Kurt Geebelen

Real-time control of a kite-model using an auto-generated nonlinear MPC algorithm

Abstract Airborne wind energy systems like power-generating kites promise to become a sustainable and safe alternative for todays fossil fuel based energy production. Controlling these systems is still a challenge due to the fast and highly nonlinear dynamics. A real-world prototype, which has been build at the K.U. Leuven, consists of a carousel which drives an airplane being attached at one of its arms. In the first part of this paper, we propose a nonlinear grey box model which is developed for controlling this kite carousel. In the second part, we present a code generation tool for nonlinear real-time MPC algorithms which exports plain C-code tailored to particular model dynamics. Numerical closed-loop simulations of the kite carousel show that auto-generated code allows to solve the resulting dynamic optimization problems within less than 900 microseconds.

Moving Horizon Estimation with a huber penalty function for robust pose estimation of tethered airplanes

This paper presents a Moving Horizon Estimator (MHE) for estimating the position and orientation (pose) of moving objects, in particular for tracking tethered airplanes for Airborne Wind Energy systems. In this application, absolute pose measurements are captured by a marker based stereo vision system. These measurements are fused with measurements of the angular velocity and linear acceleration from an Inertial Measurement Unit (IMU). In our MHE, the IMU measurements in the intervals between camera frames are modeled as samples of a superposition of orthonormal polynomial basis functions. This results in a MHE formulation that requires fewer optimization variables, enabling faster solution. In order to achieve robustness to marker detection errors, a formulation based on the Huber penalty is also presented. We show that our robust MHE formulation outperforms a MHE formulation using the ℓ2-norm and a traditional extended Kalman filter.

An experimental test set-up for launch/recovery of an Airborne Wind Energy (AWE) system

This paper describes an experimental set-up for AWE systems. A novel approach of launching a rigid wing tethered airplane, using a rotational start-up, is presented. A test set-up performing this rotational start-up has been designed and built at KU Leuven. A scale analysis of this novel approach is conducted and provisions are made to accommodate future modifications to the experimental set-up. A sensor suite consisting of a stereo vision system and an inertial measurement unit are used for sensor fusion with an extended kalman filter (EKF). This EKF estimates the position, velocity and orientation of the airplane. Numerical and experimental validation of the EKF are presented in this paper as well.
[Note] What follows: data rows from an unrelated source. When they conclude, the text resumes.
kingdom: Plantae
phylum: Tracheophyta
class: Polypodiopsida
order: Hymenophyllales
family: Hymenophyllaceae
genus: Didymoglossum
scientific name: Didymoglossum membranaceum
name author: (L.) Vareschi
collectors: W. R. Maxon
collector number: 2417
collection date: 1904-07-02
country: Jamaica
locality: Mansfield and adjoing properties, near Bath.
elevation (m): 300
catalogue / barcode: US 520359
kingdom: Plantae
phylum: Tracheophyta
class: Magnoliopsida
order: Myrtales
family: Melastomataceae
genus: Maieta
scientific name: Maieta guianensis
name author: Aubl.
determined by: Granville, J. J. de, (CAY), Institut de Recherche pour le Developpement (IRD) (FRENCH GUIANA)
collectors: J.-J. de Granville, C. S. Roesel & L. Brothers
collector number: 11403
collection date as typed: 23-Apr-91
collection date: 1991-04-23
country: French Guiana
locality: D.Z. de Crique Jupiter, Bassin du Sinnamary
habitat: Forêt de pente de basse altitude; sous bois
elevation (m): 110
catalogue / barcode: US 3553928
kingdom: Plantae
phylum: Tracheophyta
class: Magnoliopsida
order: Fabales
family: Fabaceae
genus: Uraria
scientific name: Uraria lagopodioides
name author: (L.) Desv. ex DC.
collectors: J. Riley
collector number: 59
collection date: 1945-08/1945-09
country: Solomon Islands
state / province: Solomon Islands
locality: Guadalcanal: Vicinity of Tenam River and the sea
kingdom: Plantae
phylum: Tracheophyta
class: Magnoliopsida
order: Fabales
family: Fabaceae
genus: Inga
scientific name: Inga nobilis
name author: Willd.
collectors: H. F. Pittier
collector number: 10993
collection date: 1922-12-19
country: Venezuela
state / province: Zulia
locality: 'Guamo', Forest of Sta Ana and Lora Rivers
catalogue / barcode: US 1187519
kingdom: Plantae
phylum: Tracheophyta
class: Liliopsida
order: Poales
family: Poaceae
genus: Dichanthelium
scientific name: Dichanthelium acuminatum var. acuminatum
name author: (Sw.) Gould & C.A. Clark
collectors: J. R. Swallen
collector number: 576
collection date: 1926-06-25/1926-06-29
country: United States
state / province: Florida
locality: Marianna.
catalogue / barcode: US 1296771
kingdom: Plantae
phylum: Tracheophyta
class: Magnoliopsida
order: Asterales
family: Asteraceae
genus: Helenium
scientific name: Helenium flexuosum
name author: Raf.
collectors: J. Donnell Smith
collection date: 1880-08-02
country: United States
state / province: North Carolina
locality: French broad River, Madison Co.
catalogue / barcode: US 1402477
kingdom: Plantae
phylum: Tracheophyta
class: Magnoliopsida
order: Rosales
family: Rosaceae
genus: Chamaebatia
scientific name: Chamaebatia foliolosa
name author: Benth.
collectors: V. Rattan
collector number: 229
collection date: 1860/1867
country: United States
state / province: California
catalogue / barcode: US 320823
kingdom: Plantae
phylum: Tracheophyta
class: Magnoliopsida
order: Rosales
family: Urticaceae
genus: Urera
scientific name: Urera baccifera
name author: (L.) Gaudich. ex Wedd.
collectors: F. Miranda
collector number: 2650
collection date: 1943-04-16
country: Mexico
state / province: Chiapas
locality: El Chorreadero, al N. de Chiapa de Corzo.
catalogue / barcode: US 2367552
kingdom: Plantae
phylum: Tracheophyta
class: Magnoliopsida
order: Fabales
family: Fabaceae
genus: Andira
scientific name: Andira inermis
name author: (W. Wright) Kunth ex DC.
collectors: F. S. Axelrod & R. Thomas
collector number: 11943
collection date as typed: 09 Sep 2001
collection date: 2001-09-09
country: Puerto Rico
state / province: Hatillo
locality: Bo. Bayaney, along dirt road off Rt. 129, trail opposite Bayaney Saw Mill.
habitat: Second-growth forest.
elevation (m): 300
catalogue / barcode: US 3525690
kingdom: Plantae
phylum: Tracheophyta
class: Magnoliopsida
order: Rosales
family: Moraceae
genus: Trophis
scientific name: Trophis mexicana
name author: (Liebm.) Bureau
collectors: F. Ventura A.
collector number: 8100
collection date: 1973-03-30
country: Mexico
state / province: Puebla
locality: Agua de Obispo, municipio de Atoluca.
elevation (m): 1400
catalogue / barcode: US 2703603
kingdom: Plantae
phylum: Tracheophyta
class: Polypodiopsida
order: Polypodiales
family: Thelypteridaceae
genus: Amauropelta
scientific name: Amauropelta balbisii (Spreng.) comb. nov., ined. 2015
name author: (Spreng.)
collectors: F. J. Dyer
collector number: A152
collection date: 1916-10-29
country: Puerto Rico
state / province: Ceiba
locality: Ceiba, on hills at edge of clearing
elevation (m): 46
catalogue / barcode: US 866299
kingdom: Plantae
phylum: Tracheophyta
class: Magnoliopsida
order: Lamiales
An Experimental Test Setup for Advanced Estimation and Control of an AirborneWind Energy System

This chapter gives a detailed description of a test setup developed at KU Leuven for the launch and recovery of unpropelled tethered airplanes. The airplanes are launched by bringing them up to flying speed while attached by a tether to the end of a rotating arm. In the development of the setup, particular care was taken to allow experimental validation of advanced estimation and control techniques such as moving horizon estimation and model predictive control. A detailed overview of the hardware, sensors and software used on this setup is given in this chapter. The applied estimation and control techniques are outlined in this chapter as well, and an analysis of the closed loop performance is given.

Optimal periodic control of power harvesting tethered airplanes: How to fly fast without wind and without propellor?

This paper proposes reversed pumping as a strategy to keep tethered kites airborne in a wind-free condition without any on-board propulsion. In the context of kite power, it is shown to be a necessary addition to a rotational startup scheme. The enhanced scheme ultimately allows for injection into power harvesting orbits at high altitude, in case no wind is present near ground level. The need for reversed pumping is advocated with scaling laws, and is demonstrated in simulation by solving a proposed open-loop periodic optimal control problem. The obtained periodic orbits can be used as reference for feedback control.

In-flight Estimation of the Aerodynamic Roll Damping and Trim Angle for a Tethered Aircraft based on Multiple-shooting

Abstract The Airborne Wind Energy paradigm proposes to generate energy by flying a tethered aircraft across the wind flow. Accurate models for tethered flight are essential for the control and optimization of airborne wind energy systems. This paper proposes an estimation of the aerodynamic roll damping of a tethered aircraft based on Inertial Measurement Unit data only, gathered at a high aircraft angular velocity. The resulting system dynamics are nonlinear and the estimation problem is non-convex. Because the aircraft is subject to disturbances, the perturbations are estimated alongside the uncertain parameters. In order to handle the unstable aircraft dynamics, a discretization of the model equations based on multiple-shooting is proposed.